### Passage to read
------------------------------------------------
Crate object_store

source
Expand description

§object_store

This crate provides a uniform API for interacting with object storage services and local files via the ObjectStore trait.

Using this crate, the same binary and code can run in multiple clouds and local test environments, via a simple runtime configuration change.

§Highlights

  1. A high-performance async API focused on providing a consistent interface mirroring that of object stores such as S3

  2. Production quality, leading this crate to be used in large scale production systems, such as crates.io and [InfluxDB IOx]

  3. Support for advanced functionality, including atomic, conditional reads and writes, vectored IO, bulk deletion, and more…

  4. Stable and predictable governance via the Apache Arrow project

  5. Small dependency footprint, depending on only a small number of common crates

Originally developed by InfluxData and subsequently donated to Apache Arrow.

§Available ObjectStore Implementations

By default, this crate provides the following implementations:

Feature flags are used to enable support for other implementations:

§Why not a Filesystem Interface?
------------------------------------------------
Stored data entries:
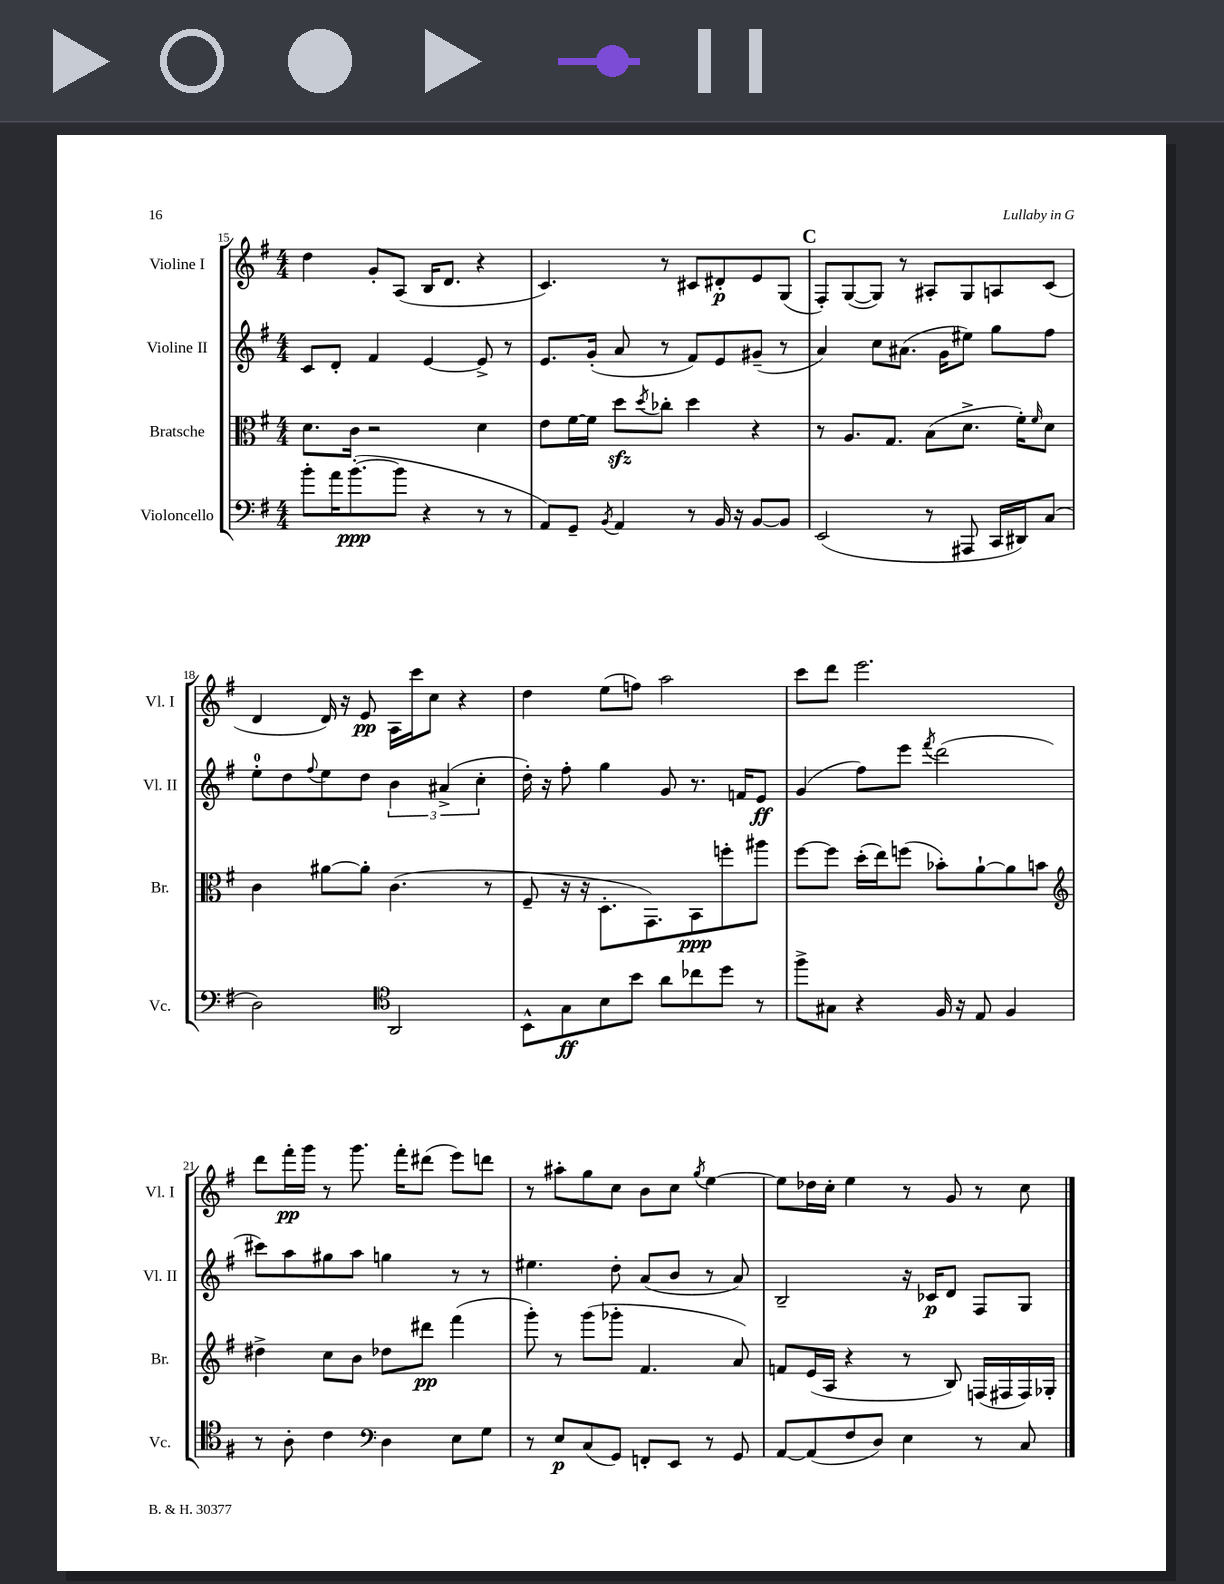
<<
\new StaffGroup <<
\new Staff = "s0" \with { instrumentName = "Violine I" shortInstrumentName = "Vl. I" } {
    \clef treble \key g \major \numericTimeSignature \time 4/4
    d''4 g'8-. a8( b16 d'8. r4 |
    c'4.) r8 cis'8 dis'8-.\p e'8 g8( |
    \mark \markup { \bold "C" } fis8-.) g8~( g8) r8 ais8-. g8 a8 c'8( |
    d'4 d'16) r16 e'8\pp a16 c'''16 c''8 r4 |
    d''4 e''8( f''8) a''2 |
    c'''8 d'''8 e'''2. |
    d'''8 fis'''16-.\pp g'''16 r8 g'''8. fis'''16-. dis'''8( e'''8) d'''8 |
    r8 ais''8-. g''8 c''8 b'8 c''8 \acciaccatura { g''8 } e''4~ |
    e''8 des''16 c''16-. e''4 r8 g'8 r8 c''8 \bar "|." |
}
\new Staff = "s1" \with { instrumentName = "Violine II" shortInstrumentName = "Vl. II" } {
    \clef treble \key g \major \numericTimeSignature \time 4/4
    c'8 d'8-. fis'4 e'4~ e'8-> r8 |
    e'8. g'16-.( a'8 r8 fis'8) e'8 gis'8--( r8 |
    \mark \markup { \bold "C" } a'4) c''8 ais'8.( g'16 eis''8) g''8 fis''8 |
    e''8-0-. d''8 \appoggiatura { fis''8 } e''8 d''8 \tuplet 3/2 { b'4 ais'4->( c''4-. } |
    d''16-.) r16 fis''8-. g''4 g'8 r8. f'16 e'8\ff |
    g'4( fis''8) e'''8 \acciaccatura { fis'''8 } d'''2( |
    cis'''8) a''8 gis''8 a''8 g''4 r8 r8 |
    eis''4. d''8-. a'8( b'8 r8 a'8) |
    b2-- r16 ces'16\p d'8 fis8 g8 \bar "|." |
}
\new Staff = "s2" \with { instrumentName = "Bratsche" shortInstrumentName = "Br." } {
    \clef alto \key g \major \numericTimeSignature \time 4/4
    d'8. c'16 r2 d'4 |
    e'8 fis'16~ fis'16 d''8\sfz \acciaccatura { d''8 } ces''8-. d''4 r4 |
    \mark \markup { \bold "C" } r8 a8. g8. b8( d'8.-> fis'16-.) \grace { fis'16 } d'8 |
    c'4 ais'8~ ais'8-. c'4.( r8 |
    fis8-- r16 r16 d8.-. g,8.) b,8\ppp f''8-. ais''8 |
    fis''8~ fis''8 d''16-.( e''16) f''8( bes'8-.) a'8~-! a'8 b'8 |
    \clef treble dis''4-> c''8 b'8 des''8 dis'''8\pp fis'''4( |
    g'''8-.) r8 g'''8( ges'''8-. fis'4. a'8) |
    f'8 e'16( a16 r4 r8 b8) f16( fis16 fis16) ges16-. \bar "|." |
}
\new Staff = "s3" \with { instrumentName = "Violoncello" shortInstrumentName = "Vc." } {
    \clef bass \key g \major \numericTimeSignature \time 4/4
    b'8-. a'16 b'8.~-.\ppp( b'8 r4 r8 r8 |
    a,8) g,8-- \acciaccatura { b,8 } a,4 r8 b,16 r16 b,8~ b,8 |
    \mark \markup { \bold "C" } e,2( r8 ais,,8 c,16 dis,16) c8( |
    d2) \clef tenor a,2 |
    b,8-^ g8\ff b8 b'8 a'8 ces''8 d''8 r8 |
    fis''8-> gis8 r4 fis16 r16 e8 fis4 |
    r8 a8-. c'4 \clef bass d4 e8 g8 |
    r8 e8\p c8( g,8) f,8-. e,8 r8 g,8 |
    a,8~ a,8( fis8 d8) e4 r8 c8 \bar "|." |
}
>>
>>
\layout { \context { \Score currentBarNumber = #15 } }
------------------------------------------------
### Description of the task
Reproduce the object_store crate description starting at "By default, this" and ending at "a Filesystem Interface?", swapping "Feature flags" for "Cargo features".

### Output
By default, this crate provides the following implementations:

Cargo features are used to enable support for other implementations:

§Why not a Filesystem Interface?